**SUPPLIED ENTRIES:**
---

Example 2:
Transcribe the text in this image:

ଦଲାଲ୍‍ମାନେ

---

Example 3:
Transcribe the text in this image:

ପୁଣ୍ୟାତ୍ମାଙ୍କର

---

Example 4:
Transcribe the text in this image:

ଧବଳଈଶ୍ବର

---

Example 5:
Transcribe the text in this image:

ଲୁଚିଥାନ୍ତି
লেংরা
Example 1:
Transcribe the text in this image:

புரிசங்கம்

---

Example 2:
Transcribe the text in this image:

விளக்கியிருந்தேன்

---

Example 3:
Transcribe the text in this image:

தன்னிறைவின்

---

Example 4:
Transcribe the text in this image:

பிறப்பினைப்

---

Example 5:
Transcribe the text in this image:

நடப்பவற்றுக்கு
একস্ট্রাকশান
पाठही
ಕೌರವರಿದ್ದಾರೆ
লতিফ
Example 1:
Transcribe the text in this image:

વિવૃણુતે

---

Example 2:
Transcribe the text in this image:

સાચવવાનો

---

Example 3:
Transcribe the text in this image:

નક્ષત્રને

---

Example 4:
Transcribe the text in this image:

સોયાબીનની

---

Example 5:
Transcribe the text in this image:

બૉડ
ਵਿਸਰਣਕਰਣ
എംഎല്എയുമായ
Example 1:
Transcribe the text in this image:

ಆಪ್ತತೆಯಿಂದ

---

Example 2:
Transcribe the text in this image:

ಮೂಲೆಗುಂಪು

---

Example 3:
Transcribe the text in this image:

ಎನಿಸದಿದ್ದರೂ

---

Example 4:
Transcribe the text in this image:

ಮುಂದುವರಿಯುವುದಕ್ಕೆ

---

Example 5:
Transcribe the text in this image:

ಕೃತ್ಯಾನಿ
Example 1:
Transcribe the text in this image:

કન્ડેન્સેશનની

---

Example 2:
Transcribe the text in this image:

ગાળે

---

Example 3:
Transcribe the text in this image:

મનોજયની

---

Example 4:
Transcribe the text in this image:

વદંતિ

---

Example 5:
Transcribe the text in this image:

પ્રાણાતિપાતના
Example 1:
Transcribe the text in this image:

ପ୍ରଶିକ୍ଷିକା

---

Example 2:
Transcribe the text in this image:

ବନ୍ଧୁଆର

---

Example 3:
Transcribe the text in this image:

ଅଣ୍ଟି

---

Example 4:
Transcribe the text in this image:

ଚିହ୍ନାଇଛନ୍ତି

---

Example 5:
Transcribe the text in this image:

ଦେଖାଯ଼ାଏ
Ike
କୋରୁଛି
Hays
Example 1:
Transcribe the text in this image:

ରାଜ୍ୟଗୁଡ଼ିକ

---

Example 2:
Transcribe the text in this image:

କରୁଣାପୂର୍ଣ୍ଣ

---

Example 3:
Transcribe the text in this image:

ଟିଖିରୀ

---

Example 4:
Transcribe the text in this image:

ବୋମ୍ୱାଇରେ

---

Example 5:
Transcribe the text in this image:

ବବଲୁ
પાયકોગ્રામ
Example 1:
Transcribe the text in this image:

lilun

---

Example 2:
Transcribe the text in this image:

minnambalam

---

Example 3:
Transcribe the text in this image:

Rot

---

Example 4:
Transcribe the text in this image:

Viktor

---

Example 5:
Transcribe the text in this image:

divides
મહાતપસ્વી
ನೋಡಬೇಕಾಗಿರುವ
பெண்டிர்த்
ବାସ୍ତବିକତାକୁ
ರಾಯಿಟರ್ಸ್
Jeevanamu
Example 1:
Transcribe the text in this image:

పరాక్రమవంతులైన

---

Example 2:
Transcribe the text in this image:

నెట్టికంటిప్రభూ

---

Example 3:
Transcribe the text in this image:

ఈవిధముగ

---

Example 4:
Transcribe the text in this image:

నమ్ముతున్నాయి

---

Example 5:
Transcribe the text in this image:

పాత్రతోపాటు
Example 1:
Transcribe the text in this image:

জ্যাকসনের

**TASK STATEMENT:**
Using the material above, write out each entry again with nothing changed.

**ANSWER TO THE EXERCISE:**
---

Example 2:
Transcribe the text in this image:

ଦଲାଲ୍‍ମାନେ

---

Example 3:
Transcribe the text in this image:

ପୁଣ୍ୟାତ୍ମାଙ୍କର

---

Example 4:
Transcribe the text in this image:

ଧବଳଈଶ୍ବର

---

Example 5:
Transcribe the text in this image:

ଲୁଚିଥାନ୍ତି
লেংরা
Example 1:
Transcribe the text in this image:

புரிசங்கம்

---

Example 2:
Transcribe the text in this image:

விளக்கியிருந்தேன்

---

Example 3:
Transcribe the text in this image:

தன்னிறைவின்

---

Example 4:
Transcribe the text in this image:

பிறப்பினைப்

---

Example 5:
Transcribe the text in this image:

நடப்பவற்றுக்கு
একস্ট্রাকশান
पाठही
ಕೌರವರಿದ್ದಾರೆ
লতিফ
Example 1:
Transcribe the text in this image:

વિવૃણુતે

---

Example 2:
Transcribe the text in this image:

સાચવવાનો

---

Example 3:
Transcribe the text in this image:

નક્ષત્રને

---

Example 4:
Transcribe the text in this image:

સોયાબીનની

---

Example 5:
Transcribe the text in this image:

બૉડ
ਵਿਸਰਣਕਰਣ
എംഎല്എയുമായ
Example 1:
Transcribe the text in this image:

ಆಪ್ತತೆಯಿಂದ

---

Example 2:
Transcribe the text in this image:

ಮೂಲೆಗುಂಪು

---

Example 3:
Transcribe the text in this image:

ಎನಿಸದಿದ್ದರೂ

---

Example 4:
Transcribe the text in this image:

ಮುಂದುವರಿಯುವುದಕ್ಕೆ

---

Example 5:
Transcribe the text in this image:

ಕೃತ್ಯಾನಿ
Example 1:
Transcribe the text in this image:

કન્ડેન્સેશનની

---

Example 2:
Transcribe the text in this image:

ગાળે

---

Example 3:
Transcribe the text in this image:

મનોજયની

---

Example 4:
Transcribe the text in this image:

વદંતિ

---

Example 5:
Transcribe the text in this image:

પ્રાણાતિપાતના
Example 1:
Transcribe the text in this image:

ପ୍ରଶିକ୍ଷିକା

---

Example 2:
Transcribe the text in this image:

ବନ୍ଧୁଆର

---

Example 3:
Transcribe the text in this image:

ଅଣ୍ଟି

---

Example 4:
Transcribe the text in this image:

ଚିହ୍ନାଇଛନ୍ତି

---

Example 5:
Transcribe the text in this image:

ଦେଖାଯ଼ାଏ
Ike
କୋରୁଛି
Hays
Example 1:
Transcribe the text in this image:

ରାଜ୍ୟଗୁଡ଼ିକ

---

Example 2:
Transcribe the text in this image:

କରୁଣାପୂର୍ଣ୍ଣ

---

Example 3:
Transcribe the text in this image:

ଟିଖିରୀ

---

Example 4:
Transcribe the text in this image:

ବୋମ୍ୱାଇରେ

---

Example 5:
Transcribe the text in this image:

ବବଲୁ
પાયકોગ્રામ
Example 1:
Transcribe the text in this image:

lilun

---

Example 2:
Transcribe the text in this image:

minnambalam

---

Example 3:
Transcribe the text in this image:

Rot

---

Example 4:
Transcribe the text in this image:

Viktor

---

Example 5:
Transcribe the text in this image:

divides
મહાતપસ્વી
ನೋಡಬೇಕಾಗಿರುವ
பெண்டிர்த்
ବାସ୍ତବିକତାକୁ
ರಾಯಿಟರ್ಸ್
Jeevanamu
Example 1:
Transcribe the text in this image:

పరాక్రమవంతులైన

---

Example 2:
Transcribe the text in this image:

నెట్టికంటిప్రభూ

---

Example 3:
Transcribe the text in this image:

ఈవిధముగ

---

Example 4:
Transcribe the text in this image:

నమ్ముతున్నాయి

---

Example 5:
Transcribe the text in this image:

పాత్రతోపాటు
Example 1:
Transcribe the text in this image:

জ্যাকসনের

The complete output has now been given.